*Aim of the exercise*.
All lines in the material below that contain "shoulder" should be located and copied.

--- Data Enclosed Below ---

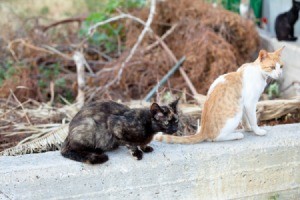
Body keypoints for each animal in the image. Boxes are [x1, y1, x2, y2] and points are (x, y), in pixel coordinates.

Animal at [156, 47, 284, 144]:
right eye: (272, 67)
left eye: (281, 66)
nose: (279, 74)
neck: (257, 71)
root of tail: (203, 130)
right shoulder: (250, 103)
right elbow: (252, 119)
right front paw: (257, 131)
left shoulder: (243, 104)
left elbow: (245, 119)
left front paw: (247, 128)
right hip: (235, 114)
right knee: (215, 138)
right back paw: (236, 135)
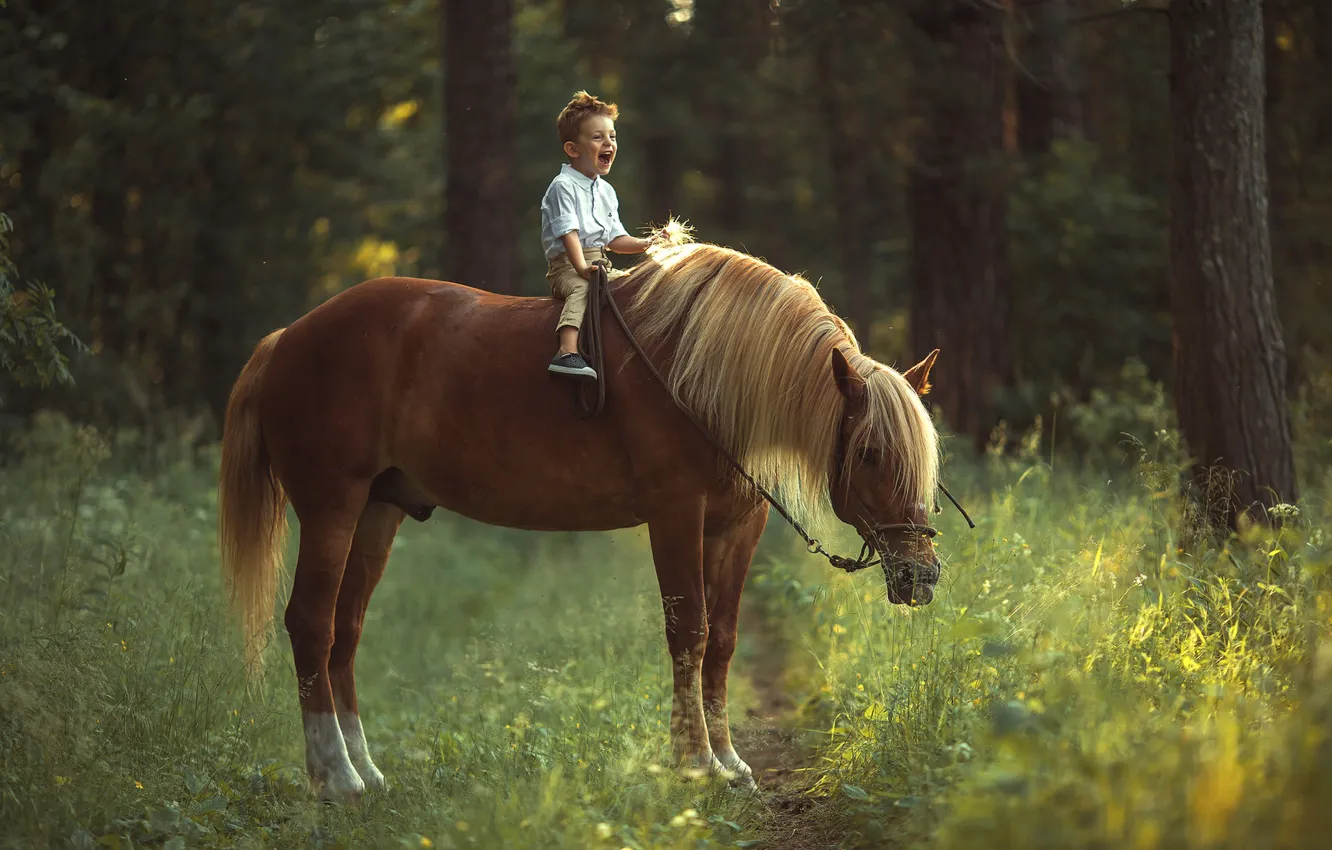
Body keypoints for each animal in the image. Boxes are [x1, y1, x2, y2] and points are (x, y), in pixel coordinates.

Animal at [217, 237, 944, 802]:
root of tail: (288, 338)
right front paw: (694, 763)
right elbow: (690, 633)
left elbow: (724, 640)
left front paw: (730, 761)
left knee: (345, 632)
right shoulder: (675, 515)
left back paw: (363, 770)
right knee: (310, 625)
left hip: (376, 514)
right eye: (871, 451)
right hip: (332, 509)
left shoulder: (736, 529)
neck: (704, 374)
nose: (922, 574)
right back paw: (334, 777)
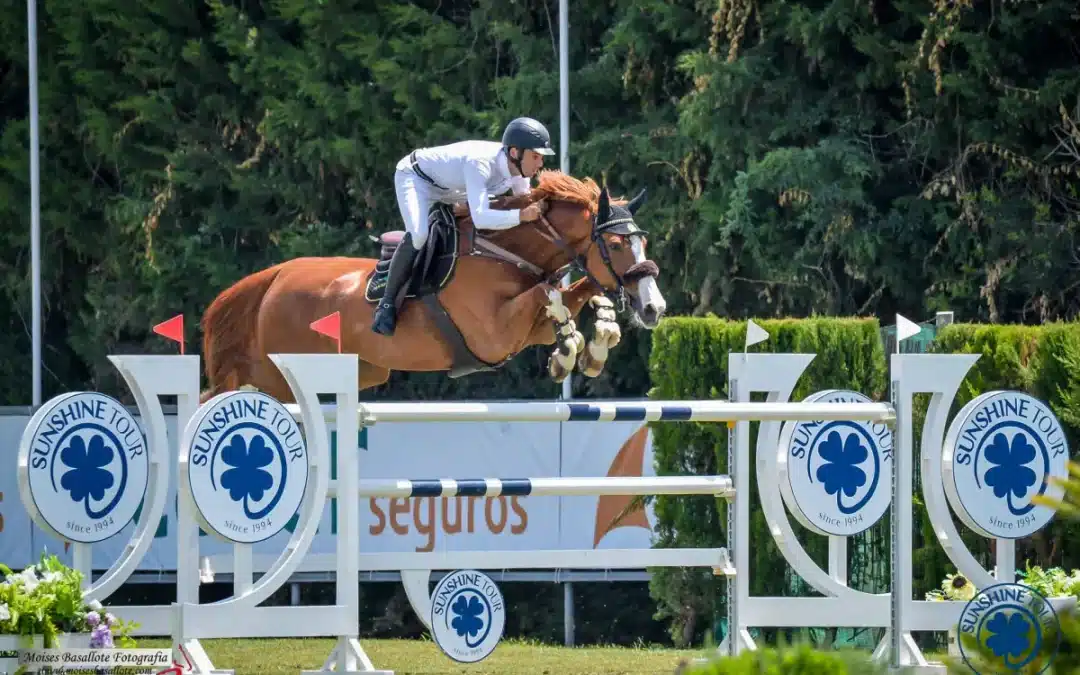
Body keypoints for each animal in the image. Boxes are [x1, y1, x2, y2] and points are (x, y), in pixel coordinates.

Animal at [198, 170, 666, 403]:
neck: (503, 251)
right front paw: (568, 351)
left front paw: (597, 341)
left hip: (360, 370)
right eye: (616, 244)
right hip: (277, 371)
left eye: (642, 241)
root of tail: (276, 276)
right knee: (220, 393)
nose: (654, 309)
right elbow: (548, 295)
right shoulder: (494, 333)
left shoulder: (524, 332)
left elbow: (579, 291)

--- End of Enclosed Data ---

*Result*.
right shoulder: (250, 103)
left shoulder: (243, 104)
right shoulder: (675, 515)
left shoulder: (736, 529)
right shoulder: (494, 333)
left shoulder: (524, 332)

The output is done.